- What you have to do: A single number is the answer: how many lines of the data hold "distance"?

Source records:
****************************************

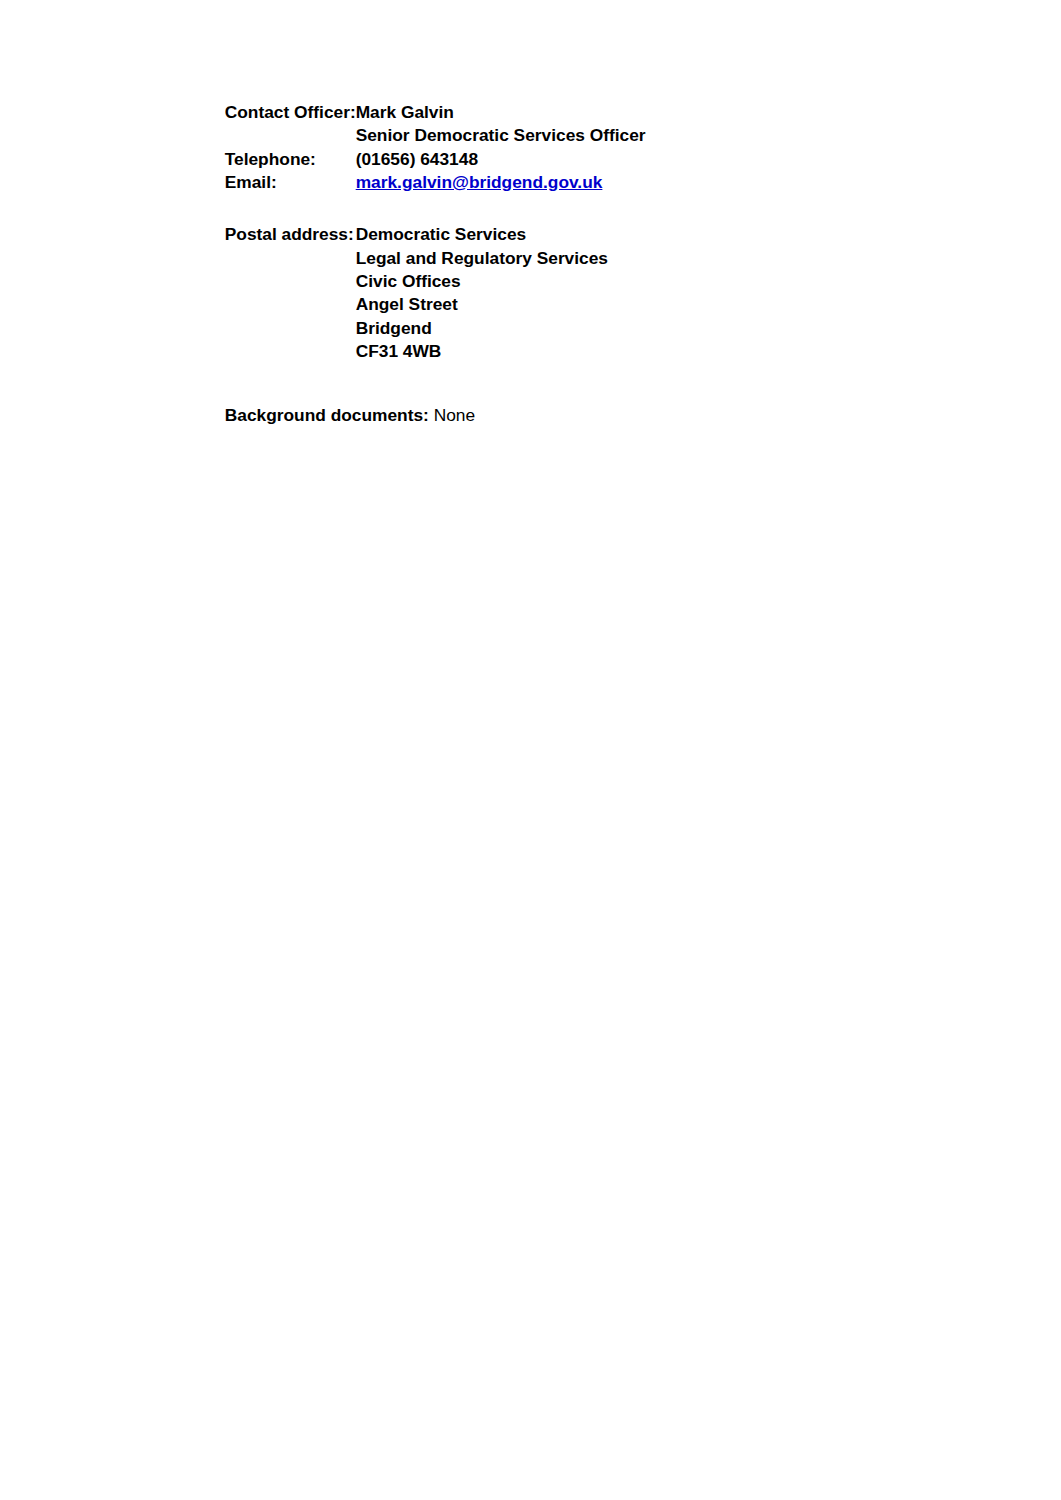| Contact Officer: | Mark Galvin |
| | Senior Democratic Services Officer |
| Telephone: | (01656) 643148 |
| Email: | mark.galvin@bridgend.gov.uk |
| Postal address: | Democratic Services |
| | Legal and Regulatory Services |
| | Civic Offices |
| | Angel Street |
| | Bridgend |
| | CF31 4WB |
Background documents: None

****************************************

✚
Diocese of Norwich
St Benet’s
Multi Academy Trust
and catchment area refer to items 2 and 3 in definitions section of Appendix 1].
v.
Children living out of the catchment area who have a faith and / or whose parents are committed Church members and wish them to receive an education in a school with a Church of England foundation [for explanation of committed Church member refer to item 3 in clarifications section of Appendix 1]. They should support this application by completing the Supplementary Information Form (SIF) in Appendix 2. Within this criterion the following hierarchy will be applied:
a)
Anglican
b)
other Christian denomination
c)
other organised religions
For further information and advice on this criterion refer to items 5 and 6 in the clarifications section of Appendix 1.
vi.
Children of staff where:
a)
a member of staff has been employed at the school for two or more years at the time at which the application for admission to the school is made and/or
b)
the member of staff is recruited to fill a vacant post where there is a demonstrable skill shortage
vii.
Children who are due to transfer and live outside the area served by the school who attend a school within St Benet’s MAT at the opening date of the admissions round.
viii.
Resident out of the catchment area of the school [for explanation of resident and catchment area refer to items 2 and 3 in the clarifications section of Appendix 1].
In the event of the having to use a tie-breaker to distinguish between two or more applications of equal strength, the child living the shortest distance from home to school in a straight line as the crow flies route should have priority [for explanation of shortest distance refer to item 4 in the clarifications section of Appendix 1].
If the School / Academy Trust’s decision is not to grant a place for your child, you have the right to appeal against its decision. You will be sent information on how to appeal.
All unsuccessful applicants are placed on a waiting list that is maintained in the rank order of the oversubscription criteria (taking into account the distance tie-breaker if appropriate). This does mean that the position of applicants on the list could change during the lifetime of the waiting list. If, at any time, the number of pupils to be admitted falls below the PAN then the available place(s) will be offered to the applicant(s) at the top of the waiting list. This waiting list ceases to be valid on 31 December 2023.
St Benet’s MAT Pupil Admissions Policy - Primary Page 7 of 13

****************************************

- Completed exercise: 2